Meroterpenoide bilden eine große Klasse von strukturell vielfältigen Naturstoffen, die aus einem hybriden biosynthetischen Weg stammen. „Bisher wurden über 100 Meroterpenoide aus Pilzen der Gattung Ganoderma isoliert, von denen mehrere Mitglieder eine Vielzahl von biologischen Aktivitäten und potenziellen therapeutischen Anwendungen zeigen“, erklärt Thomas Magauer, Universitätsprofessor für Organische Chemie an der Universität Innsbruck. Aufgrund ihrer antioxidativen, antitumoralen, entzündungshemmenden und antimikrobiellen Aktivitäten sind Ganoderma-Meroterpenoide attraktive Ziele für synthetische und pharmazeutische Chemiker. Überraschenderweise wurde zwar die Synthese vereinfachter Mitglieder bereits mehrfach erreicht, Ganoapplanin, eines der komplexesten Verwandten, konnte bisher jedoch noch nicht im Labor hergestellt werden. „Ganoapplanin wurde 2016 erstmals aus dem Pilz Ganoderma applanatum isoliert und weist in seiner molekularen Struktur ein einzigartiges polycyclisches Ringsystem mit mehreren Sauerstofffunktionen auf, was die Synthetisierung schwierig macht“, erklärt Magauer. Ein besonders bemerkenswerter Aspekt von Ganoapplanin ist seine Fähigkeit, CaV3-Subtyp-Kanäle (T-Typ) zu hemmen, die für Schrittmacheraktivitäten im Herzen und bestimmte Gehirnfunktionen wichtig sind. „Diese Eigenschaft macht Ganoapplanin zu einem potenziellen Leitstoff für die Entwicklung neuer Therapeutika gegen neurodegenerative Erkrankungen wie Epilepsie und Parkinson“, so Magauer.

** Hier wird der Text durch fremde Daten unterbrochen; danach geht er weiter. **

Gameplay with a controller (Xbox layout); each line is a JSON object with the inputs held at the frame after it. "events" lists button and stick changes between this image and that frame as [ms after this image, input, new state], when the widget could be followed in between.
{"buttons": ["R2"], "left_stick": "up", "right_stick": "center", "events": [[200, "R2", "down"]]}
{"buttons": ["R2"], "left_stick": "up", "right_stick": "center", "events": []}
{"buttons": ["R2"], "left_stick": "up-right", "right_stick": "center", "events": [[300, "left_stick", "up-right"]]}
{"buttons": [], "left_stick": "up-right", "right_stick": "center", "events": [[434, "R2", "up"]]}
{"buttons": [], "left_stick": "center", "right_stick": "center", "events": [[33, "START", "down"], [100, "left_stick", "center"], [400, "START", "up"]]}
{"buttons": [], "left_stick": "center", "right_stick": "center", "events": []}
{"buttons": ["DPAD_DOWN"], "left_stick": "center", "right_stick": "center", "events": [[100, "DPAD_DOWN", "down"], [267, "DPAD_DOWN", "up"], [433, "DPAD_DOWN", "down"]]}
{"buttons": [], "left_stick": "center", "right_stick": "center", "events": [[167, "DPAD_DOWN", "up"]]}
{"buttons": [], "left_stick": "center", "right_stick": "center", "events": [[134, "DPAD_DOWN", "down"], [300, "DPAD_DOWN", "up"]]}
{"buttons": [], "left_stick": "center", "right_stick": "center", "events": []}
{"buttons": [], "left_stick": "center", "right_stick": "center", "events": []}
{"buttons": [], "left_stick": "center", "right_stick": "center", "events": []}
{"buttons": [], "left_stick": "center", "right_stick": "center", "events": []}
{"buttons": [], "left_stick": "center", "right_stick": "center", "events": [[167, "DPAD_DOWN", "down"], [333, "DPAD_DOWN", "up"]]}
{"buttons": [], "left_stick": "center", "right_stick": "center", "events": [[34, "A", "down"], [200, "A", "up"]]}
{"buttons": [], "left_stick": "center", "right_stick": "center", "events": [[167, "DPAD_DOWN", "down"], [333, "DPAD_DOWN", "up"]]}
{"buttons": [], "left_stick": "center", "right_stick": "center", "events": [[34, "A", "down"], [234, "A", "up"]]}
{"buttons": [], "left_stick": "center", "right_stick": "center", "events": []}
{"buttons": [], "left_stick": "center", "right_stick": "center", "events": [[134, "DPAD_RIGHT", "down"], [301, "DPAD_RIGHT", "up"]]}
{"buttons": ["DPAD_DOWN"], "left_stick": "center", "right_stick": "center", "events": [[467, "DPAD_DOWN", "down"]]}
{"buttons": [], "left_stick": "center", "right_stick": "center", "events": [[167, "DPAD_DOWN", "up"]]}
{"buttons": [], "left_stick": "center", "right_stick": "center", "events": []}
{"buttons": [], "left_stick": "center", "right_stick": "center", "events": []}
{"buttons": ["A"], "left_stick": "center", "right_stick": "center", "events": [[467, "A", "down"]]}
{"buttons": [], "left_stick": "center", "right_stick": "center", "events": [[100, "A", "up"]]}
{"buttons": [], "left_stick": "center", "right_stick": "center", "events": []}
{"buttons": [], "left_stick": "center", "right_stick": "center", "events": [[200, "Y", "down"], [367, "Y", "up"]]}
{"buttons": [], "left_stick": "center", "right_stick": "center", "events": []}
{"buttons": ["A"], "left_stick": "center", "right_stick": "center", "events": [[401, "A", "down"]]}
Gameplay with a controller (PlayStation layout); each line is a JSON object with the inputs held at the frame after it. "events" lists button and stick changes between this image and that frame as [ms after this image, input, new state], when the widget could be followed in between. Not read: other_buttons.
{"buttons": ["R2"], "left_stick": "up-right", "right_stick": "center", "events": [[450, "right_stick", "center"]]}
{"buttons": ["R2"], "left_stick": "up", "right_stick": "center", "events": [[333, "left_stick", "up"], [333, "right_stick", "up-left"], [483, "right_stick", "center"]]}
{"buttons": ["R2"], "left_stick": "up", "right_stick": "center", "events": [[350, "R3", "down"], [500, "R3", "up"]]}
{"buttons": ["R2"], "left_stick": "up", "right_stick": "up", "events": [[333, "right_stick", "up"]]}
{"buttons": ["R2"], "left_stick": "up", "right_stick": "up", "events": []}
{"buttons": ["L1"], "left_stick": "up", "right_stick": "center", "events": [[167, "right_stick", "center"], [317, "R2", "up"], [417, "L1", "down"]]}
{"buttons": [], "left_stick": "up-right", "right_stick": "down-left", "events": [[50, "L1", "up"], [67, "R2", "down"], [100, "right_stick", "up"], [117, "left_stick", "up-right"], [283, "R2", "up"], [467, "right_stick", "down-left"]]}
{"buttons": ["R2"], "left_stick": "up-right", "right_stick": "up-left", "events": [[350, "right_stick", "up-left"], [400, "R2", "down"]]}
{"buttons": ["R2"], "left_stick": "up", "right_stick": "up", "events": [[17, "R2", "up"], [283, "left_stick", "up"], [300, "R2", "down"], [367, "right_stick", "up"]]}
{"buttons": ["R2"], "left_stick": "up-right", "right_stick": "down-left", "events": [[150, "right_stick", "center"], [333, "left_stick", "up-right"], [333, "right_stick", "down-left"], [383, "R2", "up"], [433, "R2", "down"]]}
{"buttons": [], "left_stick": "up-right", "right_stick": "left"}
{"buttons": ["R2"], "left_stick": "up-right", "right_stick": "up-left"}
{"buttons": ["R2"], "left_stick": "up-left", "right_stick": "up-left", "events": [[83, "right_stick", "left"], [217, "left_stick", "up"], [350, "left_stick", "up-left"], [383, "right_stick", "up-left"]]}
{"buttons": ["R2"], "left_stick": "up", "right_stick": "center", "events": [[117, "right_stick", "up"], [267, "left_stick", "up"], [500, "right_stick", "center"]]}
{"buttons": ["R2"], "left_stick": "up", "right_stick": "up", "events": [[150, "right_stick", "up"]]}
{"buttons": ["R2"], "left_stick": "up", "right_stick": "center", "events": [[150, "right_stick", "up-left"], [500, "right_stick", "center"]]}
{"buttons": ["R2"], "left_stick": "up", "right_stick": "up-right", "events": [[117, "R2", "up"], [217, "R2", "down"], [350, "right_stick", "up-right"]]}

Bahnbrechende Synthesestrategie
Für die aktuelle im renommierten Fachjournal Journal of the American Chemical Society veröffentlichte Arbeit entwickelten die Wissenschaftler eine modulare Synthesestrategie, die eine effiziente Kaskadenreaktion zwischen einem Terpenoid und einem aromatischen Fragment als Schlüsselschritt verwendet. „Dieser Ansatz ermöglichte den Aufbau des zentralen Kohlenstoffgerüsts der komplexen molekularen Architektur von Ganoapplanin in einem einzigen Schritt“, erklärt Thomas Magauer. Inspiriert durch die vermutete Biosynthese von Ganoapplanin, beinhaltete der Prozess eine außergewöhnliche intramolekulare radikalische Zyklisierung, gefolgt von einer intermolekularen Aldol Reaktion. Das verwendete Terpenoid Fragment wurde mittels einer Titan vermittelten Zyklisierung erhalten. Zwei selektive späte Oxidationen wurden für die abschließenden Syntheseschritte entwickelt.
Wirkung validieren
In einem weiteren Schritt will das Team um Thomas Magauer nun die entwickelte Synthesestrategie nutzen, um ausreichende Mengen von Ganoapplanin zu produzieren und die berichtete biologische Aktivität zu validieren. In Zusammenarbeit mit dem Institut für Pharmazie und dem CavX-PhD-Programm der Universität Innsbruck wollen sie die Wechselwirkungen von Ganoapplanin mit verwandten spannungsgesteuerten Calciumkanälen weiter untersuchen.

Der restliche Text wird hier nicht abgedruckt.